[Data excerpts — start]
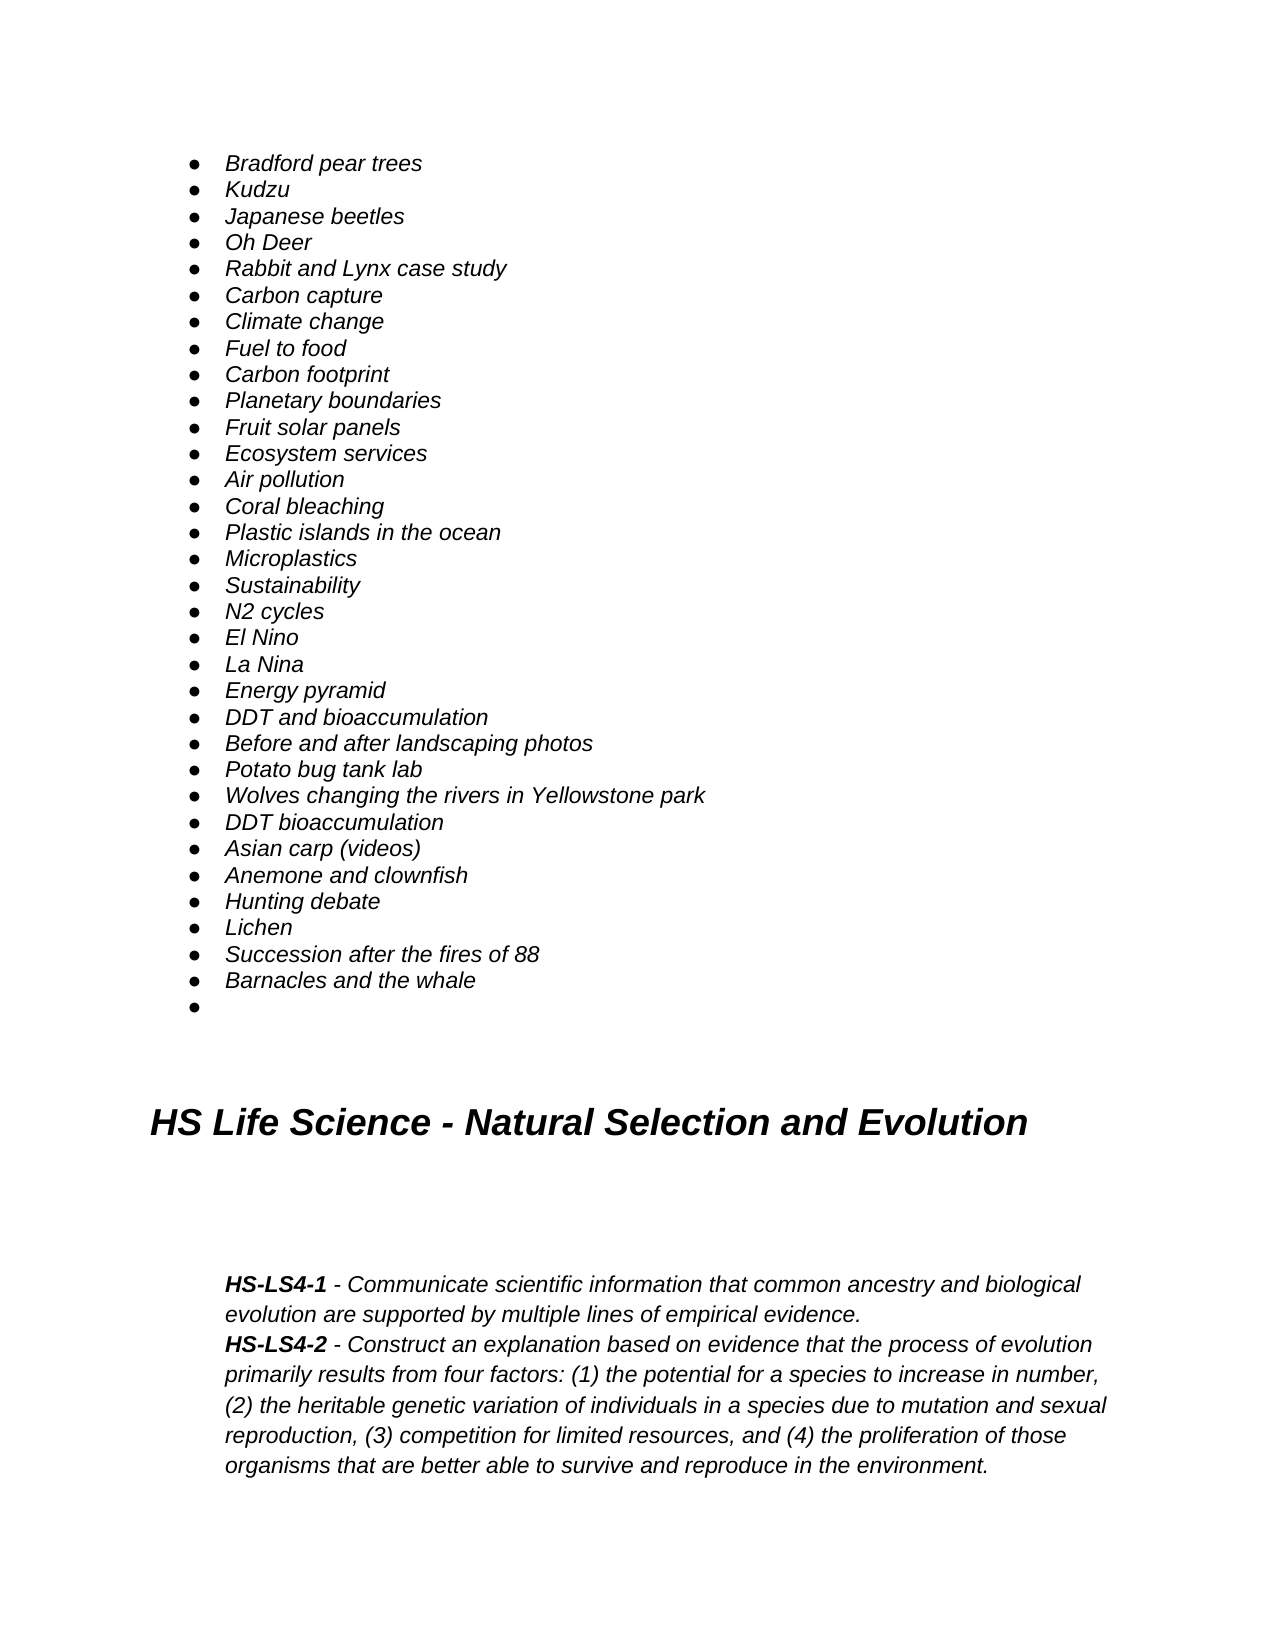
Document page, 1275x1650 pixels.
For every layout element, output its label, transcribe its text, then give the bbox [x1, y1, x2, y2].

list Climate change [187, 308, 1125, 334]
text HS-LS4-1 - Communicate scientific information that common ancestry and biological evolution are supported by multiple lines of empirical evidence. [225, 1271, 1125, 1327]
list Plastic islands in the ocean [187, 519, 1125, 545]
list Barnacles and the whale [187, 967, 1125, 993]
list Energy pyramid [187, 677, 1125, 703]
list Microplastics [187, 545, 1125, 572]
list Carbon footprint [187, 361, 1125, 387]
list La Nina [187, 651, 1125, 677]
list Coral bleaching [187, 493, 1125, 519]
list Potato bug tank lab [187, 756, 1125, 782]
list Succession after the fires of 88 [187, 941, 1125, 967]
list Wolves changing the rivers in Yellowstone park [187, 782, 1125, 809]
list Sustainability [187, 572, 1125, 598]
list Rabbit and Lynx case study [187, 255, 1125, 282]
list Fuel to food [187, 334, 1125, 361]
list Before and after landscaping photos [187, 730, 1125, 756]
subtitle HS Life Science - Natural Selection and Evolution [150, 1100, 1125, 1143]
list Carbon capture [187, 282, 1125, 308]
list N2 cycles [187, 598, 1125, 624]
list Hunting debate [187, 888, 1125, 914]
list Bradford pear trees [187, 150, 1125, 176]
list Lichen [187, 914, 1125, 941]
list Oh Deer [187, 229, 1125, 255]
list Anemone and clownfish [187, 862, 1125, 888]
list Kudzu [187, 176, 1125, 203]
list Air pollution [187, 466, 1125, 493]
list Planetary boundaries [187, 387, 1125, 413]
[Data excerpts — finish]
Exercise description :: List all lines above in which the string "after" appears.

Written response ::
list Succession after the fires of 88 [187, 941, 1125, 967]
list Before and after landscaping photos [187, 730, 1125, 756]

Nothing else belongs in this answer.